What are the consequences of the issues you've found, in practical terms? Presumably they 1) make it more time-consuming (and thus more expensive) to fix bugs in those areas of the application, and 2) they make it more time-consuming to add new functionality to the application. (there may be more points, of course, depending on the issues you've found, and the codebase and application in general)
How much more time-consuming? If you can't quantify it, how do you expect them to buy your argument?
Duplicated code might, in grossly simplified terms mean that every bugfix takes twice as long (because they have to be fixed in two places, and in each, you need to test to make sure your fix didn't break anything). Code which isn't sufficiently general may have to be rewritten when new features are added, and that introduces a risk of breaking everything around it.
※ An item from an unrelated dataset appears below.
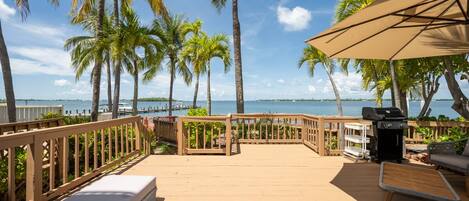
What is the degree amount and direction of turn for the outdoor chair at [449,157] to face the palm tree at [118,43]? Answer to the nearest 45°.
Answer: approximately 45° to its right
How much will that cost?
My best suggestion is going to be to try to put numbers on how much these issues are going to cost down the line. Of course you can't make an accurate estimate, but you're definitely better qualified to come up with a rough guess than your audience is. So that's what you have to do.
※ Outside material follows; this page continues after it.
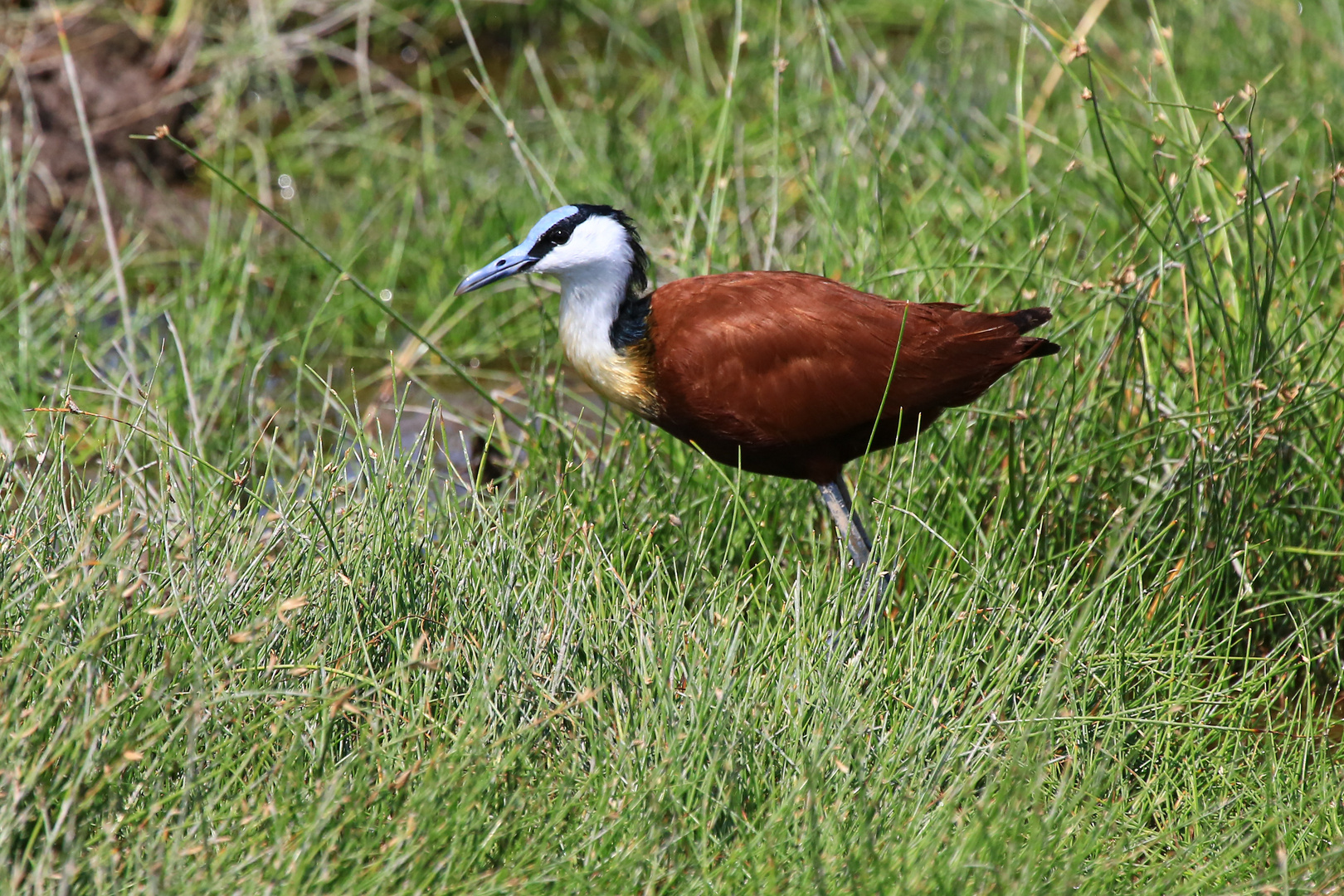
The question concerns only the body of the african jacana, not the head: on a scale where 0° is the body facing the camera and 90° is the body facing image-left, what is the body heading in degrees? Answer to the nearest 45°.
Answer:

Otherwise, you're just asking them to follow your hunch, your irrational instinct. While we'd say your instinct is probably right, it's going to be a hard sell to a non-technical audience. They're likely to say that "if even the programmer can't say how much it'll cost us in the long run if we don't fix these issues, how do we know they're issues at all?"
You might be able to do this by setting up simple scenarios ("Let's say we ignore these issues for now, and at some point after release, a critical bug in component X is found. Because of the messy code we never got around to fixing when we had the chance, this component is now intertwined with components Y and Z, so a fix will have to be tested against this much larger chunk of code to ensure it didn't break existing functionality. This'll take so many days every time a bug in this component is discovered, which could have been reduced to that many days if we fix this issue up front".), or by pulling in generally available statistics (how long does it take to fix bugs in clean vs. messy codebases? Did it pay off for other teams to clean up code smell early?